■ PROBLEM DESCRIPTION ■
Search the records for the word "errores". Copy every line where it appears.

[[ RECORDS PROVIDED, beginning ]]

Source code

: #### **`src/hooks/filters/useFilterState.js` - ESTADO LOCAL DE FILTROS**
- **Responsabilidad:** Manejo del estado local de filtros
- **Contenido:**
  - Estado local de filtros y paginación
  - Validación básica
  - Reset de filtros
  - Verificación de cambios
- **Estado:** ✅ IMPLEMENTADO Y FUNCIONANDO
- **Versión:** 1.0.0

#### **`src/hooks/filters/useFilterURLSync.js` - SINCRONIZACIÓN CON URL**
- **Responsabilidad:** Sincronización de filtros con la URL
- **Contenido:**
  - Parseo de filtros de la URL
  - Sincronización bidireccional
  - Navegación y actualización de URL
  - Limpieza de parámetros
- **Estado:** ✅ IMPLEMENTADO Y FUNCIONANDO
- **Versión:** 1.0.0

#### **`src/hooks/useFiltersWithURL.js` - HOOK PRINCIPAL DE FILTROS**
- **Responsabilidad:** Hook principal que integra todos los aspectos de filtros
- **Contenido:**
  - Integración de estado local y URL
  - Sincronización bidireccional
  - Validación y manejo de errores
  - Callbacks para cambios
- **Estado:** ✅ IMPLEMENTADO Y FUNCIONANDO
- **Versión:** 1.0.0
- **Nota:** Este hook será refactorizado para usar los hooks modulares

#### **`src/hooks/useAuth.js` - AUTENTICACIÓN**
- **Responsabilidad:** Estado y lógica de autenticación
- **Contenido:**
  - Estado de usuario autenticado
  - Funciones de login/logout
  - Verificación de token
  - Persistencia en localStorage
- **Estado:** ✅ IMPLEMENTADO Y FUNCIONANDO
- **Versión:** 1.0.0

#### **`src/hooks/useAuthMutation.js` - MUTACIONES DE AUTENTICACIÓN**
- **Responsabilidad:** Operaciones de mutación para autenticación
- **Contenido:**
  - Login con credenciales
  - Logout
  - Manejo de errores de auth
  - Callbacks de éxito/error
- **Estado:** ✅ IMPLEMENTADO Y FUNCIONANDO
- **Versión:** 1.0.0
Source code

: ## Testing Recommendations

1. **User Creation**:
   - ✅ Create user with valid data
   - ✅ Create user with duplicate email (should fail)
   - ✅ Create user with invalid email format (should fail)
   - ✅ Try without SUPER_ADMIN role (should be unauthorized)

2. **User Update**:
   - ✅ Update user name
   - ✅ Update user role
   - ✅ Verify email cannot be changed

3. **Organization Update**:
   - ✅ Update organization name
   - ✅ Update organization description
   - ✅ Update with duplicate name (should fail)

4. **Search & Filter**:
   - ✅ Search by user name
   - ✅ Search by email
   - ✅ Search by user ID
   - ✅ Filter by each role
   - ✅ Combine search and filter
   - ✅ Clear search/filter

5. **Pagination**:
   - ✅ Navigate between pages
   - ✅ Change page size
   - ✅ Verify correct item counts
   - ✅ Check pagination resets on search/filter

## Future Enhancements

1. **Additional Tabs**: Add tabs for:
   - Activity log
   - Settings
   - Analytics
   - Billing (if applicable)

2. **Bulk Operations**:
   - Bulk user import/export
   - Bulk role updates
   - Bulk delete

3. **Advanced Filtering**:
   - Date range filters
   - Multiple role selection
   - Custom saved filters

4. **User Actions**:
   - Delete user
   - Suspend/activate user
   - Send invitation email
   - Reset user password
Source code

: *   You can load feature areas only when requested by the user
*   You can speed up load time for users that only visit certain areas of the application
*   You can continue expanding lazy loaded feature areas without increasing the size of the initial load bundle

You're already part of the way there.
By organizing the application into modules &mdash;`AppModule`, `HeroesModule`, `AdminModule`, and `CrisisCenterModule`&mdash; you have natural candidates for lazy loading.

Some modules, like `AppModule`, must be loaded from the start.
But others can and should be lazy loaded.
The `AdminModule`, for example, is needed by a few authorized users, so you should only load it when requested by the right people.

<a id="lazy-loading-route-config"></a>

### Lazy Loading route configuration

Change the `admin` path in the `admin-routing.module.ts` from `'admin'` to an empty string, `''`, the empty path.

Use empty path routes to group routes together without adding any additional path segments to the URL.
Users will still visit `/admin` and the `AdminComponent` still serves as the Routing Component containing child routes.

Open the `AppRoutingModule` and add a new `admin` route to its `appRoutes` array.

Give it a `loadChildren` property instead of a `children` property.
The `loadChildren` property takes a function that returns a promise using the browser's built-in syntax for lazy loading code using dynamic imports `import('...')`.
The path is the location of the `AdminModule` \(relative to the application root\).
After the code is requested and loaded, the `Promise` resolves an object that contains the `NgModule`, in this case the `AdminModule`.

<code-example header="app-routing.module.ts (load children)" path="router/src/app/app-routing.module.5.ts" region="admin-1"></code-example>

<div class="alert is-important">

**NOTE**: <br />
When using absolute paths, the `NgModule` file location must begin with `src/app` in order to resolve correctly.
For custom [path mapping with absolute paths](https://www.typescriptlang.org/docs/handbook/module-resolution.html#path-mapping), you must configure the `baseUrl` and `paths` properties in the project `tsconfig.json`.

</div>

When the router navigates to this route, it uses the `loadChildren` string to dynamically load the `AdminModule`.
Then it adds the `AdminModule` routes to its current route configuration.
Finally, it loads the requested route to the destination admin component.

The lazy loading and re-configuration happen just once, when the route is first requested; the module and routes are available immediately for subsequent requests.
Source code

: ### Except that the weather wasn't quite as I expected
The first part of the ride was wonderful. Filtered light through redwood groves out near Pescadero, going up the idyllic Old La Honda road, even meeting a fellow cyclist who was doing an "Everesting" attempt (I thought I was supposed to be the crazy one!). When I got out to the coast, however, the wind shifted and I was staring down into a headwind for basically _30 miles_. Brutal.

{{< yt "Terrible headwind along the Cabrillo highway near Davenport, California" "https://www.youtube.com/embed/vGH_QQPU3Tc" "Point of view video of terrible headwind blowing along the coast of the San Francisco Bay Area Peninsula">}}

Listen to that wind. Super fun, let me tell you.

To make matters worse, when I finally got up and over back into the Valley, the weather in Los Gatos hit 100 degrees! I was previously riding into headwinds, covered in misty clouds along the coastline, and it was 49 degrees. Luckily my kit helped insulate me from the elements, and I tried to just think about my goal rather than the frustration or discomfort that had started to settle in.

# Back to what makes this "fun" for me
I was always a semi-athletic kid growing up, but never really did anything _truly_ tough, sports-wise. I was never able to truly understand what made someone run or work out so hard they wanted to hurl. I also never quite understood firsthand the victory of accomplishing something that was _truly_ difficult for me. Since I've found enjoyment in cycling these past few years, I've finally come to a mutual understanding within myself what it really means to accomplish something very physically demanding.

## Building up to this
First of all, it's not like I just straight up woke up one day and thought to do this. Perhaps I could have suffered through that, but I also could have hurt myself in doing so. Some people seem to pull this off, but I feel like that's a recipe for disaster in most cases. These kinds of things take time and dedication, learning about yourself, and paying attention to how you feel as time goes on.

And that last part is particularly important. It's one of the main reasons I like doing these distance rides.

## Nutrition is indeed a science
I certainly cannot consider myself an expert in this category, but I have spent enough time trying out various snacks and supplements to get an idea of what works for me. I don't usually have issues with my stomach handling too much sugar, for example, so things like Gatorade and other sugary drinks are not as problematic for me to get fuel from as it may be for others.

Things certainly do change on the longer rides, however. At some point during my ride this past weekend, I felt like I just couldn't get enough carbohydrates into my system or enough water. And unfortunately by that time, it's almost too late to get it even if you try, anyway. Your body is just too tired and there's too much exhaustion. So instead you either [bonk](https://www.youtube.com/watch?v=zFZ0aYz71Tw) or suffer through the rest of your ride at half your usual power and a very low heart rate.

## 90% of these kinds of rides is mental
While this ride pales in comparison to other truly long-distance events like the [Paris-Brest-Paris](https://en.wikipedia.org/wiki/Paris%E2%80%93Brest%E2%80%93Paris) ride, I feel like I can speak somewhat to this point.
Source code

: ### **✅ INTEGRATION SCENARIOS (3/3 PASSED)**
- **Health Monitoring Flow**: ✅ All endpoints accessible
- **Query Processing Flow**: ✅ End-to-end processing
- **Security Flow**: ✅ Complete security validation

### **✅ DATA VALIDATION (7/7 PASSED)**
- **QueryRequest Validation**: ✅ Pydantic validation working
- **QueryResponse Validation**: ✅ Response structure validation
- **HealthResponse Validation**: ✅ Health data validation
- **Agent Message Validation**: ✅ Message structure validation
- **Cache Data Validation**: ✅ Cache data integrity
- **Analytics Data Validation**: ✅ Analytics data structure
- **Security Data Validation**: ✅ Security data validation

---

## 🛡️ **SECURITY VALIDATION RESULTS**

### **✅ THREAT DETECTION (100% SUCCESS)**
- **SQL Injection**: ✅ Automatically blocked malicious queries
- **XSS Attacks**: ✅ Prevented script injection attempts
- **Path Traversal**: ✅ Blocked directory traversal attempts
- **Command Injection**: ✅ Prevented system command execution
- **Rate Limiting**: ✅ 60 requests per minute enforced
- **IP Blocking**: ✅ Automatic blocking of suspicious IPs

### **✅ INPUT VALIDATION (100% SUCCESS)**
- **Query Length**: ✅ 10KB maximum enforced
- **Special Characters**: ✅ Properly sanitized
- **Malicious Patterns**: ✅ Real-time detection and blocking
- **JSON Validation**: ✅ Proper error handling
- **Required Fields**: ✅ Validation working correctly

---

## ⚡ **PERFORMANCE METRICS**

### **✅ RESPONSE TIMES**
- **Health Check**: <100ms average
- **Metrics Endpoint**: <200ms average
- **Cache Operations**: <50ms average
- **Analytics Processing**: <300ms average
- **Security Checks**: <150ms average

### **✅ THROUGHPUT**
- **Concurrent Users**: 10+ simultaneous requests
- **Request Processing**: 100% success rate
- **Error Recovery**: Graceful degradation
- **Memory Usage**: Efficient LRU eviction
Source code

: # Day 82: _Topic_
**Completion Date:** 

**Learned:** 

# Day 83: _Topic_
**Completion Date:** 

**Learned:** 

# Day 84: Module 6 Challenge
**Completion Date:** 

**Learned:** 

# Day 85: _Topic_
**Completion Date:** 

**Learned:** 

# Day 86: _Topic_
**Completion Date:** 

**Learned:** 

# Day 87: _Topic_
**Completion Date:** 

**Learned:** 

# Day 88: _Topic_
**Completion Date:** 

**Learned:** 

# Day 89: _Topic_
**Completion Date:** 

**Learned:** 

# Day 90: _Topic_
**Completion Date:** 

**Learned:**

[[ RECORDS PROVIDED, end ]]

■ ANSWER TO THIS PROBLEM ■
  - Validación y manejo de errores
  - Manejo de errores de auth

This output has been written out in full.